By Dr. Tiffany McKee-Garrett

When a baby is born, parents want nothing more than to love and protect their child. Part of that protection starts right after birth with the administration of a vitamin K injection. Babies are not born with sufficient vitamin K levels and cannot get adequate amounts of vitamin K from breast milk, so this injection, given within the first hour after birth, is crucial because it helps a baby’s blood to clot normally, which prevents vitamin K deficiency bleeding (VKDB) in newborns.\

A dangerous trend
A recent CDC report confirmed that there has been a nationwide increase in parents refusing the vitamin K shot for their newborns – and this dangerous trend, often based on inaccurate information found online and faulty science, is causing more babies to experience hemorrhaging that is preventable and may cause brain damage or even death in some cases.

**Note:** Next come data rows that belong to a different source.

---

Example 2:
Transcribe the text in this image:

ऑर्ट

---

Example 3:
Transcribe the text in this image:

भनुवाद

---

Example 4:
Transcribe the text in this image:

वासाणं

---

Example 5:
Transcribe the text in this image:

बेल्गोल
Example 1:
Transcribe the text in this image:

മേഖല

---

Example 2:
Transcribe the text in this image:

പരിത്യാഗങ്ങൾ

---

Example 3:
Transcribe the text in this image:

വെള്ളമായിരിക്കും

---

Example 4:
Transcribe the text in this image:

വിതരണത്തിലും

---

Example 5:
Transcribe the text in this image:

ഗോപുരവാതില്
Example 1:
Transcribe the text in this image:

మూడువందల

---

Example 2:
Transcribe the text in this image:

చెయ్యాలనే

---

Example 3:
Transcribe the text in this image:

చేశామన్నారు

In the United States, administration of intramuscular vitamin K at birth to prevent all forms of VKDB has been standard practice since first recommended by the American Academy of Pediatrics in 1961. Without the shot, the incidence of early and classical VKDB ranges from 0.25 percent to 1.7 percent of births and the incidence of late VKDB ranges from 4.4 to 7.2 per 100,000 infants. The relative risk for developing late VKDB has been estimated at 81 times greater among infants who do not receive intramuscular vitamin K than in infants who do receive it.

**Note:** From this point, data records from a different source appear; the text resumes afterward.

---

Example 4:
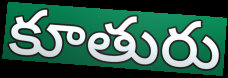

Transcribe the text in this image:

కూతురు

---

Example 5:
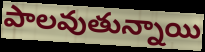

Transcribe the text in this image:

పాలవుతున్నాయి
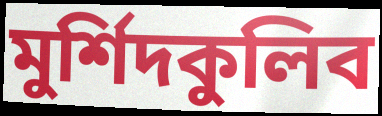
মুর্শিদকুলিব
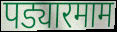
पड्यारमाम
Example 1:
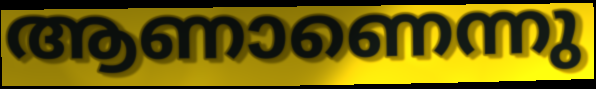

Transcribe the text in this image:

ആണാണെന്നു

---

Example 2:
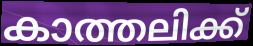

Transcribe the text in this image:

കാത്തലിക്ക്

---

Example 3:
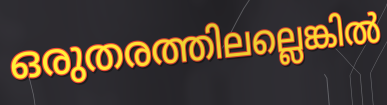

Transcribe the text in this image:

ഒരുതരത്തിലല്ലെങ്കിൽ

Early VKBD usually presents in previously healthy appearing infants as unexpected bleeding during the first two weeks of age, usually between the second and fifth day after birth. The bleeding can present as oozing from the umbilical cord area, bleeding from the circumcision site, persistent oozing from puncture sites, gastrointestinal hemorrhage, and/or bleeding into the brain, which can result in significant neurological complications that have a lifelong impact on a child.

Late VKDB is an indication of severe vitamin K deficiency and presents as unexpected bleeding, including brain bleeds in infants 2-12 weeks of age. Complications of late VKDB may be severe, including death. It classically presents in exclusively breastfed infants who received either no or inadequate neonatal vitamin K. It can also present in infants with intestinal malabosorption defects.

The myths
One myth about vitamin-k injections is that they are linked to leukemia, but studies show absolutely no relationship between getting vitamin K as a baby and an increased risk of leukemia. Another myth is that the vitamin K injection increases the risk of jaundice – which is inaccurate. Jaundice associated with vitamin K has been observed only in high risk babies (such as premature babies) in doses 30-60 times higher than the dose we give.

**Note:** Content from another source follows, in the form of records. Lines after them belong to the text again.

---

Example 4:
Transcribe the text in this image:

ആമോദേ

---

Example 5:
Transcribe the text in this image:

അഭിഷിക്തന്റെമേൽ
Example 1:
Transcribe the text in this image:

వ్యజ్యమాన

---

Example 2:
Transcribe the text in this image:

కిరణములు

Some parents also argue that injections cause babies pain, but this pain is very brief and the benefits of the injection are very much worth a short period of discomfort. Parents are encouraged to mitigate this brief uncomfortable experience by holding baby skin to skin before and after the injection or allowing the baby to breastfeed before, during and/or after getting the injection.

In the not so distant past, infants and children had high rates of dying early in life. During the 20th century alone, the infant mortality rate declined greater than 90 percent and the maternal mortality rate declined 99 percent! Much of this is due to advancements in modern medicine. While it might seem nice to do things completely naturally, modern medicine has saved the lives of countless mothers and babies.